• [Your instructions]
Go over the listing below line by line and tally those containing "style". Give only the tally.

• [Raw data]
::::::

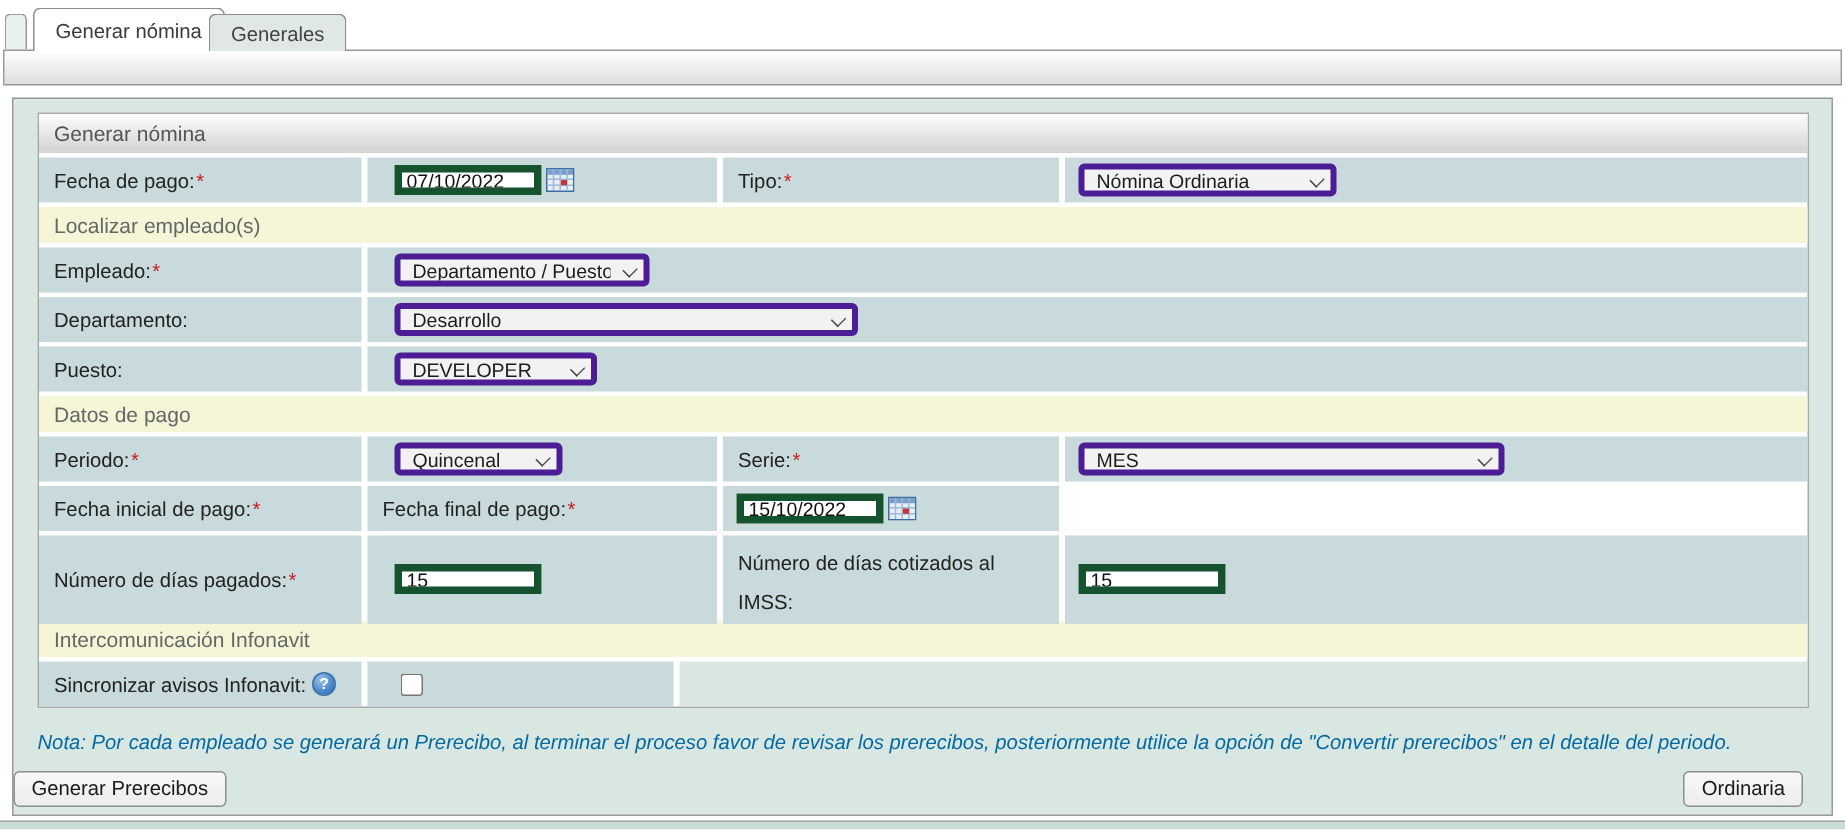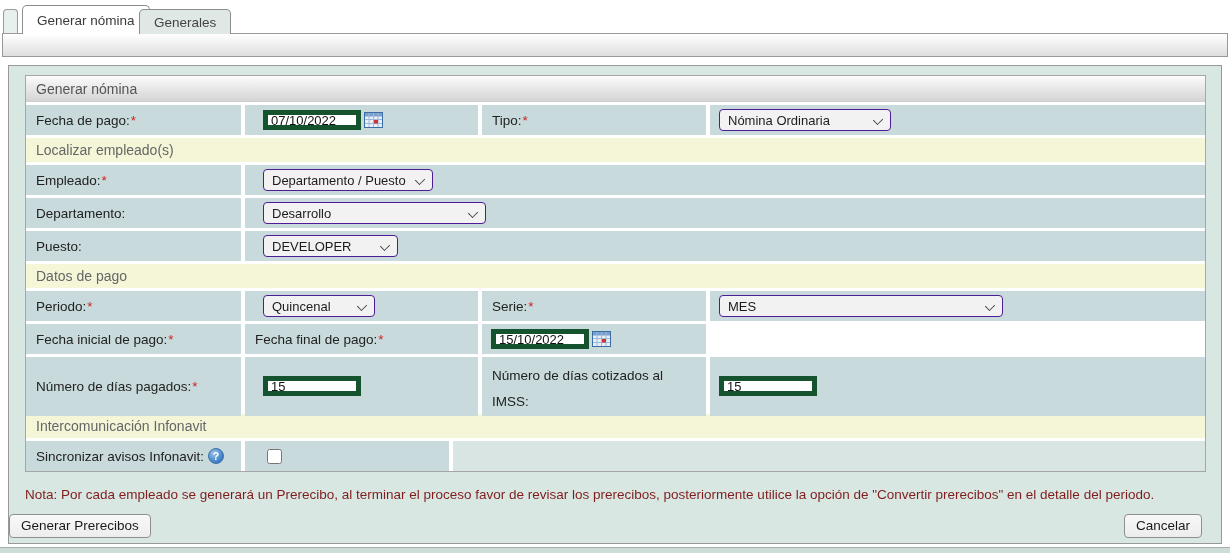--- a/index.html
+++ b/index.html
@@ -35,27 +35,27 @@
   .req { color:#cc2222; margin-left:1px; }
 
   
   input[type=text] { height:20px; width:98px; border:5px solid #14532d; font-family:"Liberation Sans",sans-serif; font-size:13px; padding:0 3px; background:#fff; color:#111; }
   input[type=checkbox] { width:15px; height:15px; margin-left:12px; accent-color:#fff; }
 
   .calicon { width:19px; height:16px; margin-left:3px; cursor:pointer; display:inline-block; }
 
   
   .selwrap { position:relative; display:inline-block; }
-  select { appearance:none; -webkit-appearance:none; height:22px; border:1px solid #4c1d95; border-radius:4px; background:#f2f2f2; font-family:"Liberation Sans",sans-serif; font-size:13px; color:#1c1c1c; padding:0 22px 0 8px; width:100%; }
+  select { appearance:none; -webkit-appearance:none; height:22px; border:4px solid #4c1d95; border-radius:4px; background:#f2f2f2; font-family:"Liberation Sans",sans-serif; font-size:13px; color:#1c1c1c; padding:0 22px 0 8px; width:100%; }
   .selwrap::after { content:""; position:absolute; right:9px; top:7px; width:7px; height:7px; border-left:1.6px solid #444; border-bottom:1.6px solid #444; transform:rotate(-45deg) scale(1,.8); pointer-events:none; }
-  .w170{width:170px}.w275{width:223px}.w135{width:135px}.w112{width:112px}.w172{width:172px}.w280{width:284px}
+  .w170{width:170px}.w275{width:309px}.w135{width:135px}.w112{width:112px}.w172{width:172px}.w280{width:284px}
 
   .helpicon { width:16px; height:16px; border-radius:50%; margin-left:4px; background:radial-gradient(circle at 35% 30%, #9cc4ea, #4d8ccd 55%, #2b67b4); border:1px solid #3a6ea5; color:#fff; font-size:10.5px; font-weight:bold; display:inline-flex; align-items:center; justify-content:center; cursor:pointer; }
 
-  .note { margin:13px 20px 0 16px; color:#7f1d1d; line-height:1.45; }
+  .note { margin:13px 20px 0 16px; font-style:italic; color:#0369a1; line-height:1.45; }
   .btnrow { display:flex; justify-content:space-between; gap:7px; margin:9px 19px 0 0; }
   button { font-family:"Liberation Sans",sans-serif; font-size:13.5px; color:#1a1a1a; background:linear-gradient(#f8f8f8,#ededed); border:1px solid #8f8f8f; border-radius:4px; padding:3px 11px 4px; cursor:pointer; }
 
   .bottomstrip { margin-top:3px; height:6px; background:#ccdcd8; border-top:1px solid #aaa; }
 </style>
 </head>
 <body>
 
 <div class="tabbar">
   <div class="minitab"></div>
@@ -201,17 +201,17 @@
       </div>
       <div class="cell filler"></div>
     </div>
 
   </div>
 
   <div class="note">Nota: Por cada empleado se generará un Prerecibo, al terminar el proceso favor de revisar los prerecibos, posteriormente utilice la opción de "Convertir prerecibos" en el detalle del periodo.</div>
 
   <div class="btnrow">
     <button>Generar Prerecibos</button>
-    <button>Cancelar</button>
+    <button>Ordinaria</button>
   </div>
 </div>
 
 <div class="bottomstrip"></div>
 
 </body></html>

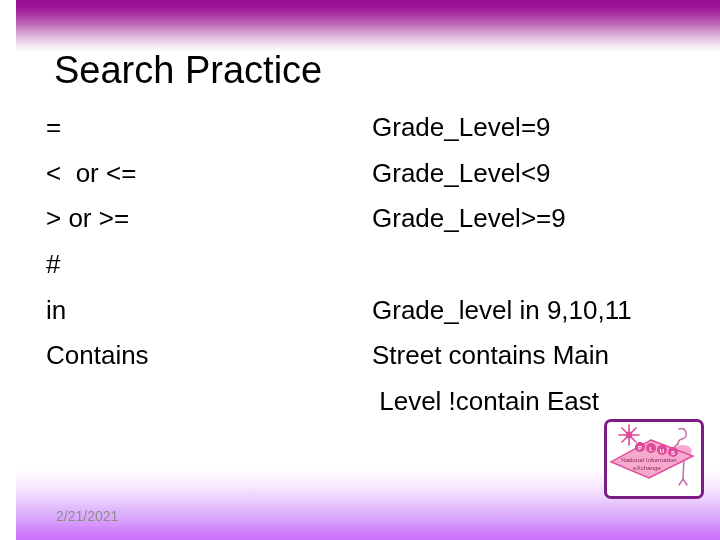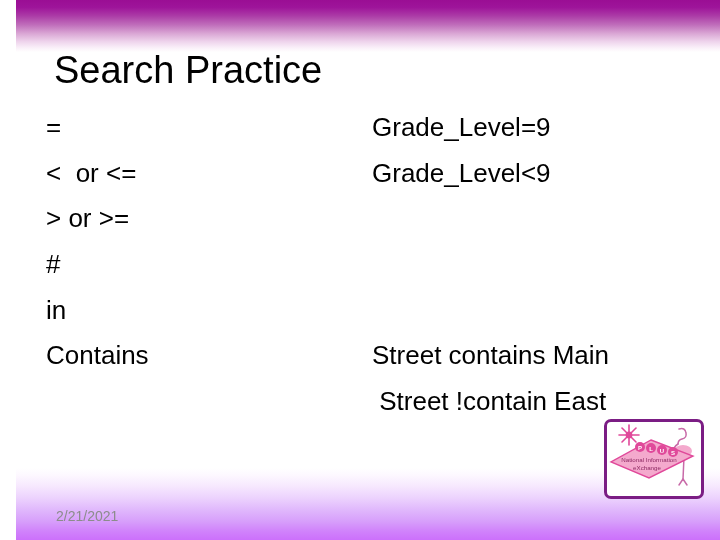--- a/index.html
+++ b/index.html
@@ -124,37 +124,39 @@
       <div class="cell right">Grade_Level=9</div>
     </div>
 
     <div class="row">
       <div class="cell left">&lt;  or &lt;=</div>
       <div class="cell right">Grade_Level&lt;9</div>
     </div>
 
     <div class="row">
       <div class="cell left">&gt; or &gt;=</div>
+      <div class="cell right">Grade_Level&gt;=9</div>
     </div>
 
     <div class="row">
       <div class="cell left">#</div>
     </div>
 
     <div class="row">
       <div class="cell left">in</div>
+      <div class="cell right">Grade_level in 9,10,11</div>
     </div>
 
     <div class="row">
       <div class="cell left">Contains</div>
       <div class="cell right">Street contains Main</div>
     </div>
 
     <div class="row">
-      <div class="cell right"> Street !contain East</div>
+      <div class="cell right"> Level !contain East</div>
     </div>
 
   </div>
 
   <div class="date">2/21/2021</div>
 
   <div class="logo-box">
     <svg class="logo-svg" width="94" height="74" viewBox="0 0 94 74">
 
       <g stroke="#e0499a" stroke-width="1.6" stroke-linecap="round">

::::::

• [Output]
2